Lectura:
════════════════
Reflexiones sobre poesía (3): la forma de la poesía

Juntos, pero no revueltos

Los niños pero también los lectores inexpertos, de escasa formación o más ingenuos suelen asociar erróneamente de forma necesaria y biunívoca verso y poesía o rima y poesía. Obviamente, ni toda la poesía se escribe en verso, ni toda la poesía rima (ni hay una única forma de rimar), ni ocurre lo mismo al contrario: no todo lo que está en verso, rima o tiene ritmo es poesía. Aunque esto es aparentemente sencillo, lleva a no pocas confusiones.

Dicho esto, sí que hay una tendencia incuestionable de la poesía a expresarse en verso y sí que hay un porcentaje muy alto de poemas que emplean la rima (consonante, asonante, interna) como elemento formal rítmico. Esta relación de asociación frecuente –pero, insisto, no obligatoria– está justificada más allá de la tradición o de la configuración textual como género. Responde, en mi opinión, a la indisoluble relación de contenido y forma que se da en todo texto poético.

Por otra parte, tampoco escapa a la intuición general que el texto poético suele ser el más aventajado en el uso de los recursos estilísticos o retóricos, o que, a menudo, es el género que entraña una mayor dificultad de lectura, asociándose a menudo con el lenguaje críptico.

 

La función poética

Desde hace ya muchos años, forma parte del currículo de la asignatura de Lengua y Literatura el estudio del esquema de las funciones del lenguaje propuesto por Jakobson y ligeramente modificado por Bühler. Normalmente, en dicho esquema, se suele asociar cada una de estas funciones a un elemento de la comunicación: función apelativa > receptor, función fática > canal, función metalingüística > código (a pesar de que, como decía Coseriu, esta función no es más que una forma específica de la función representativa o referencial)… Para la función poética, a menudo, se establecía el mensaje como elemento destacado. Sin embargo, para ser más correctos, deberíamos concretar que se trata de la forma del mensaje. El carácter invariable de la forma del mensaje, por su unión necesaria con el contenido, es lo que determinaría esta función lingüística. Si nos paramos en el texto lírico, la forma tiene aún mayor importancia.
════════════════
Datos proporcionados:
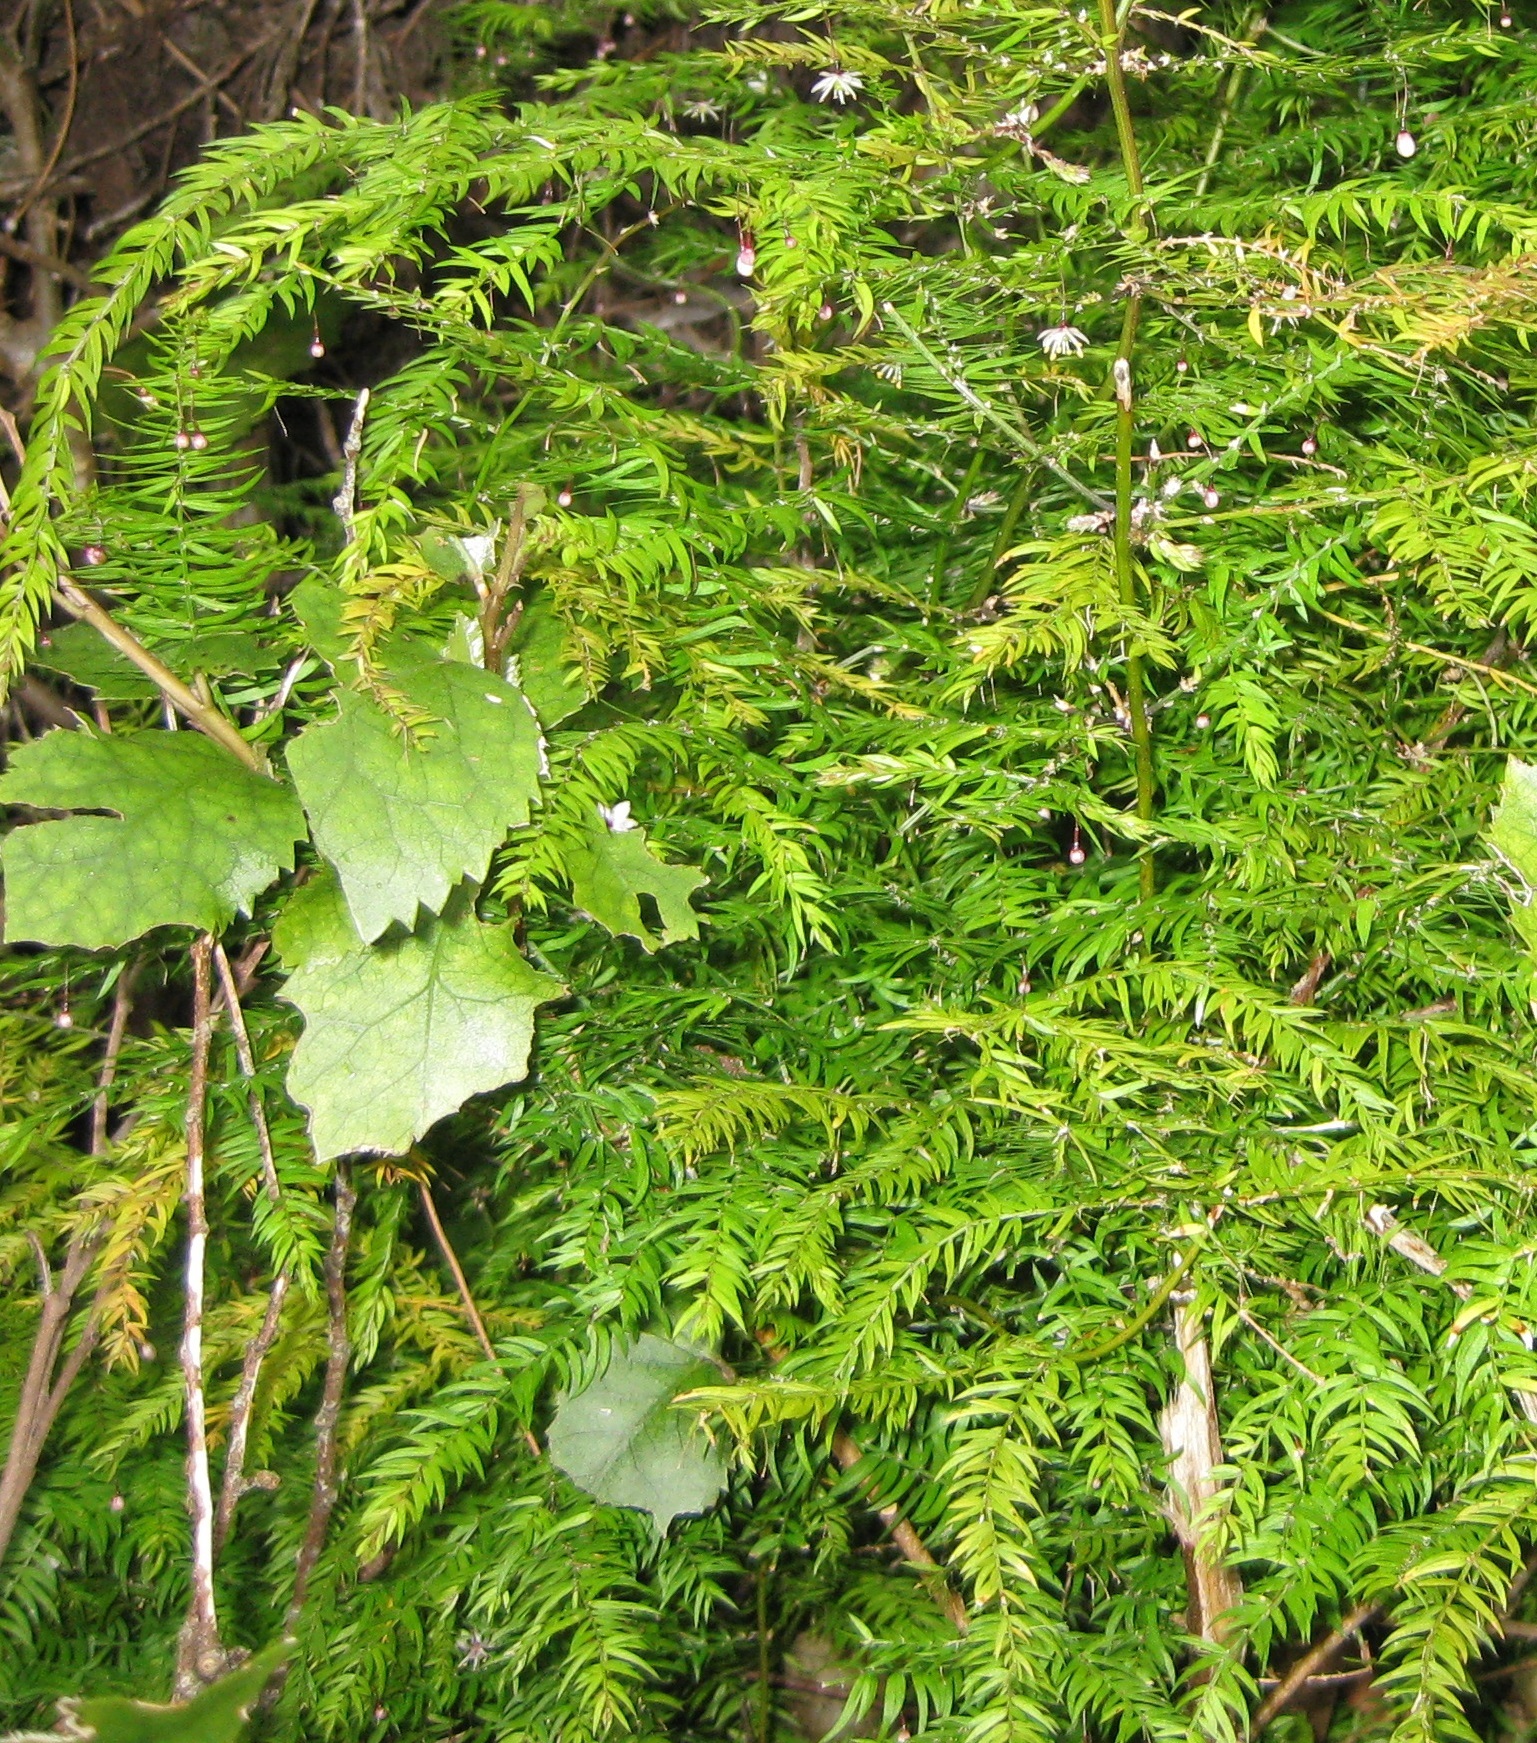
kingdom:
════════════════
Tareas:
- a) Según el texto sobre la forma de la poesía, ¿quién propuso el esquema de las funciones del lenguaje que se estudia en Lengua y Literatura?
- b) Repite sin ningún cambio el fragmento del texto sobre la forma de la poesía que va de "Por otra parte, tampoco" a "el lenguaje críptico.".
- c) Prosigue el texto sobre la forma de la poesía desde donde termina.
Las líneas no tienen nada que ver con el texto sobre la forma de la poesía.

Respuestas:
- a) Lo propuso Jakobson, y Bühler lo modificó ligeramente.

- b)
Por otra parte, tampoco escapa a la intuición general que el texto poético suele ser el más aventajado en el uso de los recursos estilísticos o retóricos, o que, a menudo, es el género que entraña una mayor dificultad de lectura, asociándose a menudo con el lenguaje críptico.

- c)
 

La musicalidad

Como veíamos en la primera y la segunda parte de estas Reflexiones, el contenido del texto poético es la emoción y de ahí se derivaría, como vimos, la particular forma de enunciación (con el sujeto lírico primopersonal y poco circunstanciado). También vimos que esas emociones frecuentemente entran en lo que podríamos llamar ‘lo inefable’, aquello que no podemos decir con palabras. Y, sin embargo, esa es la materia de la poesía y las palabras son su instrumento de trabajo. Pero la poesía cuenta con otros elementos, subsidiarios, que ayudan a las palabras (a través de su cuidada selección y organización) a lograr su cometido. Me refiero al ritmo, que se consigue, entre otros, por la métrica de los versos y la rima.

La respuesta, así, a por qué se recurre a estos elementos rítmicos habría que buscarla en la función principal: la transmisión de una emoción. Pero si afirmábamos, por un lado, que la transmisión no puede ser meramente tal, sino que ha de ser una presentización en el receptor, que se convierte en el sujeto que siente esa emoción; y añadíamos, por otro lado, que por emoción entendíamos todo aquello que, más allá del razonamiento lógico, afecta a nuestra alma, nuestra psique; no podemos soslayar ambas cuestiones a la hora de explicar la función de la musicalidad en los poemas.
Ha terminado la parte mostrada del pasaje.